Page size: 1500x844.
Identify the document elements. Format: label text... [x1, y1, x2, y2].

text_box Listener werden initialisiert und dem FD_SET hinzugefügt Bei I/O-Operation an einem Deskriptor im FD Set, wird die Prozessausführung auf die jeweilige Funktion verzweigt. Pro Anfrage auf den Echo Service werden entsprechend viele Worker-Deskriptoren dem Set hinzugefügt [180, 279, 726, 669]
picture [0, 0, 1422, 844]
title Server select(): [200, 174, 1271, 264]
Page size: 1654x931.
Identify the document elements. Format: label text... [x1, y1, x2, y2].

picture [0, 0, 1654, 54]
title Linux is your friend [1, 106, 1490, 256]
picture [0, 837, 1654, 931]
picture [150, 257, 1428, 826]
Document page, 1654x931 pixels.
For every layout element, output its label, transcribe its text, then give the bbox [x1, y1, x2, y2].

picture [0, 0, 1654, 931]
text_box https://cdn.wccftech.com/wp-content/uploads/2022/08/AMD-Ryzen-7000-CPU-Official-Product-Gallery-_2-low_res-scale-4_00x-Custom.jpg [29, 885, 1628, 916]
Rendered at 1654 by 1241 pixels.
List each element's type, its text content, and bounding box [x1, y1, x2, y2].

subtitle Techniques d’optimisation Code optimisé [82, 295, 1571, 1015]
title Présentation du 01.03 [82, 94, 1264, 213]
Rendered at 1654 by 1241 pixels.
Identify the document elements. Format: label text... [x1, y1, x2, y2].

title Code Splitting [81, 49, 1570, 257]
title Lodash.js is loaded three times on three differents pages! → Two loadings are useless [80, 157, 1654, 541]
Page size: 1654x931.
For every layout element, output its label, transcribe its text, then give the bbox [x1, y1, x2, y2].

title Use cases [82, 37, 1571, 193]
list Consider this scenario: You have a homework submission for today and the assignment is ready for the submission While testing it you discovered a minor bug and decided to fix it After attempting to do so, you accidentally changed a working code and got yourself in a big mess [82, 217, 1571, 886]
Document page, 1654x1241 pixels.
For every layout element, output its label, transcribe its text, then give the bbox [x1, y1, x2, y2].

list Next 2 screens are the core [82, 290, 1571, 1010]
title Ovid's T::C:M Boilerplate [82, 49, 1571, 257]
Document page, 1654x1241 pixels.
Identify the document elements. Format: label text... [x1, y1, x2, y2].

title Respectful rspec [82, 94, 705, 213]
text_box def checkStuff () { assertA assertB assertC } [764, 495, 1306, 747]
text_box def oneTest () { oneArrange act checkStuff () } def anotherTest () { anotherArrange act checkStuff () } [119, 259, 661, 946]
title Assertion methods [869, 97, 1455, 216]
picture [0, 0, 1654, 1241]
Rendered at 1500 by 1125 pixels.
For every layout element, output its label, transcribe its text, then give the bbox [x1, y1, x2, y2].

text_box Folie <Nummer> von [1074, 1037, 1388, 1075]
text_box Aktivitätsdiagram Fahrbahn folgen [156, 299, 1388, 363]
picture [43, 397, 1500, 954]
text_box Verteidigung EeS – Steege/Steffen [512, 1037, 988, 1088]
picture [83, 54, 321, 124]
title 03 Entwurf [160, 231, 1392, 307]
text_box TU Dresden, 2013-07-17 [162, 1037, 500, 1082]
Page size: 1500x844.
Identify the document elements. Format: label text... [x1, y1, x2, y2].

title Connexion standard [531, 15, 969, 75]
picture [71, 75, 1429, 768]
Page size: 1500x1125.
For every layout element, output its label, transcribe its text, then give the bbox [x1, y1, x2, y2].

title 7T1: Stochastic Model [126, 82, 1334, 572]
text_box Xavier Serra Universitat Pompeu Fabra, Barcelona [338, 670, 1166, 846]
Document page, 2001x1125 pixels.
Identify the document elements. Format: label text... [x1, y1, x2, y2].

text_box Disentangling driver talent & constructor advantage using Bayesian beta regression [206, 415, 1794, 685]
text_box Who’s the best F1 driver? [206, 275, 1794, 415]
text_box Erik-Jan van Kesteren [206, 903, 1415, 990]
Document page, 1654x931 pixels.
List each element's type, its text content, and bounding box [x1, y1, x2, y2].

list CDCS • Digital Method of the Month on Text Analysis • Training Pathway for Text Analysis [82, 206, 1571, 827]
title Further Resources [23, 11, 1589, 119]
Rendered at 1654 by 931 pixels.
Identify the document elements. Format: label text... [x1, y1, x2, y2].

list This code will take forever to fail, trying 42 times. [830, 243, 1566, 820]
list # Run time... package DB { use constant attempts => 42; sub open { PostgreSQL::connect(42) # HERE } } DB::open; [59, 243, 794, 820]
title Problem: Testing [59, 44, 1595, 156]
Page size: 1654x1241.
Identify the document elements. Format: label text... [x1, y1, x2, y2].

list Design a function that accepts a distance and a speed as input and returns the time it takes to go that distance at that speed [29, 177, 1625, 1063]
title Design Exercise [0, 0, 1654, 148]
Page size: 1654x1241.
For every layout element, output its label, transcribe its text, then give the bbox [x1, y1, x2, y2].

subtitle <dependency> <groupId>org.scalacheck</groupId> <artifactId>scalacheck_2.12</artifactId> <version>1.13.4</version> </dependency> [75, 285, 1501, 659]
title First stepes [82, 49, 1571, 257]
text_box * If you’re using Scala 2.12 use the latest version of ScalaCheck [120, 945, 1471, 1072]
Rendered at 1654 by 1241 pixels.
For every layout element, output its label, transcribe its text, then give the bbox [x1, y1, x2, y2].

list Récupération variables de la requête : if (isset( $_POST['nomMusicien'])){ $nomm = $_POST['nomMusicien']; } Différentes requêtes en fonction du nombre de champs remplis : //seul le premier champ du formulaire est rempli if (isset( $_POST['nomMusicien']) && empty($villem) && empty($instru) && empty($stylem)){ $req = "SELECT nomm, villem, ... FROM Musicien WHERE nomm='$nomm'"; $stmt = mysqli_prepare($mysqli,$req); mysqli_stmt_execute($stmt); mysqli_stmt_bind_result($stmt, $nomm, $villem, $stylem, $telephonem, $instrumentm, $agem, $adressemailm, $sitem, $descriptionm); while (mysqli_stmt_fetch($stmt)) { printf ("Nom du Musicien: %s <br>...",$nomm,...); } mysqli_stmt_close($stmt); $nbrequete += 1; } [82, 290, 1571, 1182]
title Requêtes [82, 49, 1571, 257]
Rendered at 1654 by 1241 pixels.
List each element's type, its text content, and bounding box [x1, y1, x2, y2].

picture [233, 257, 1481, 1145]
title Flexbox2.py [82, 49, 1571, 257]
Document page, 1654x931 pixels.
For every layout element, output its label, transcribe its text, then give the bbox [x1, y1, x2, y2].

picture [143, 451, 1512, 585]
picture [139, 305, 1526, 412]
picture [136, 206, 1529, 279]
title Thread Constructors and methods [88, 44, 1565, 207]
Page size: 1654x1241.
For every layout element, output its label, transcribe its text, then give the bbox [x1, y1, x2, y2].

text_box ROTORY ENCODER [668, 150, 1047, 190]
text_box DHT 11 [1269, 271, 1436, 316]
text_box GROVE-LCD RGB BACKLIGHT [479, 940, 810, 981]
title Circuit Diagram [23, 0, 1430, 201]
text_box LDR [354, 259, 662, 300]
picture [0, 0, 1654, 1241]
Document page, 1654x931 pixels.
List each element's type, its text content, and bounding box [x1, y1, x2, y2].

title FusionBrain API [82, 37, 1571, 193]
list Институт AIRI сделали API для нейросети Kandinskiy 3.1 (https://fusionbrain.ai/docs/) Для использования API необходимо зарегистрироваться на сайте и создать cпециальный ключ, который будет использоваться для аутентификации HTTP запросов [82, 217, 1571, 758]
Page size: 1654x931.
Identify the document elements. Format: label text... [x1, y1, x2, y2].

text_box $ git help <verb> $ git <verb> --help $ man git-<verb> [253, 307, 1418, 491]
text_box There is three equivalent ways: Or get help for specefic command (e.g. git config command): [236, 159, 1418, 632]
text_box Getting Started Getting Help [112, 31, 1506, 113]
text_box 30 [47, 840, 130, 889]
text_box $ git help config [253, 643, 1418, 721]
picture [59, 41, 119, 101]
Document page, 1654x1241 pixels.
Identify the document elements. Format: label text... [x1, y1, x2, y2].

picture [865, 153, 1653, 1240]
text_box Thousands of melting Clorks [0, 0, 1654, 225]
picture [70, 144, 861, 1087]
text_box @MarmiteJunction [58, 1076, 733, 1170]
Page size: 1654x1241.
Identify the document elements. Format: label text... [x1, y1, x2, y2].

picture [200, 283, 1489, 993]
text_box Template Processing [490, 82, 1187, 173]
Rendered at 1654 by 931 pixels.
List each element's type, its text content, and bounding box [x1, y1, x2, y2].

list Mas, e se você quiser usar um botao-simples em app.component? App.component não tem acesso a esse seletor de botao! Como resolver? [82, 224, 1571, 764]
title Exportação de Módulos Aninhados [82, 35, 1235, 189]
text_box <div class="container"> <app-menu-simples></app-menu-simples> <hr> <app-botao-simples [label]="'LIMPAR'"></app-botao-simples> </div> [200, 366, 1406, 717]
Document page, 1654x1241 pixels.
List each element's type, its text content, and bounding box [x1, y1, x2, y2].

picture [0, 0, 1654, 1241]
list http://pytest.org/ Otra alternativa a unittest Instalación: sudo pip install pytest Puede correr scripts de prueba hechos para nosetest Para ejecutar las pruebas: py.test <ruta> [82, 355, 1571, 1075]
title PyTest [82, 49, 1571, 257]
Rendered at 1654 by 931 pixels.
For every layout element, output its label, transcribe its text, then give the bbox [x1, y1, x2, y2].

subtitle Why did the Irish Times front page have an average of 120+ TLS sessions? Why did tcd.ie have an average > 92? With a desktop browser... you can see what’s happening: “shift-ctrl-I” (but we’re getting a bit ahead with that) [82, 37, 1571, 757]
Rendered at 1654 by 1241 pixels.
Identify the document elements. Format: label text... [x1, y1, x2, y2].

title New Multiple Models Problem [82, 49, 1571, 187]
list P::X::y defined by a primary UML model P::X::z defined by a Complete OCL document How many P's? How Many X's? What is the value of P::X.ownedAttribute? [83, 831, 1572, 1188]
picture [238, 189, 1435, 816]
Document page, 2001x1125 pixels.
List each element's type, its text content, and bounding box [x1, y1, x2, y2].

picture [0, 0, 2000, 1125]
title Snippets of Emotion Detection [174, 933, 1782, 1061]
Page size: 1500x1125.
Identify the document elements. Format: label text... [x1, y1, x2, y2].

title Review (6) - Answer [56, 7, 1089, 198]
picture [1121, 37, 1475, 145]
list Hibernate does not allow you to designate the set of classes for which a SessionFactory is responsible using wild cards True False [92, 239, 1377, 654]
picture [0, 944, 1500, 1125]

▶ **EJERCICIO PROPUESTO**:
Reescribe los registros desde su comienzo hasta la línea que contiene "title Lodash.js is", con ambos extremos incluidos, y cambia "Identify" por "Locate" sin modificar nada más.

▶ **RESPUESTA COMPLETA**:
Page size: 1500x844.
Locate the document elements. Format: label text... [x1, y1, x2, y2].

text_box Listener werden initialisiert und dem FD_SET hinzugefügt Bei I/O-Operation an einem Deskriptor im FD Set, wird die Prozessausführung auf die jeweilige Funktion verzweigt. Pro Anfrage auf den Echo Service werden entsprechend viele Worker-Deskriptoren dem Set hinzugefügt [180, 279, 726, 669]
picture [0, 0, 1422, 844]
title Server select(): [200, 174, 1271, 264]
Page size: 1654x931.
Locate the document elements. Format: label text... [x1, y1, x2, y2].

picture [0, 0, 1654, 54]
title Linux is your friend [1, 106, 1490, 256]
picture [0, 837, 1654, 931]
picture [150, 257, 1428, 826]
Document page, 1654x931 pixels.
For every layout element, output its label, transcribe its text, then give the bbox [x1, y1, x2, y2].

picture [0, 0, 1654, 931]
text_box https://cdn.wccftech.com/wp-content/uploads/2022/08/AMD-Ryzen-7000-CPU-Official-Product-Gallery-_2-low_res-scale-4_00x-Custom.jpg [29, 885, 1628, 916]
Rendered at 1654 by 1241 pixels.
List each element's type, its text content, and bounding box [x1, y1, x2, y2].

subtitle Techniques d’optimisation Code optimisé [82, 295, 1571, 1015]
title Présentation du 01.03 [82, 94, 1264, 213]
Rendered at 1654 by 1241 pixels.
Locate the document elements. Format: label text... [x1, y1, x2, y2].

title Code Splitting [81, 49, 1570, 257]
title Lodash.js is loaded three times on three differents pages! → Two loadings are useless [80, 157, 1654, 541]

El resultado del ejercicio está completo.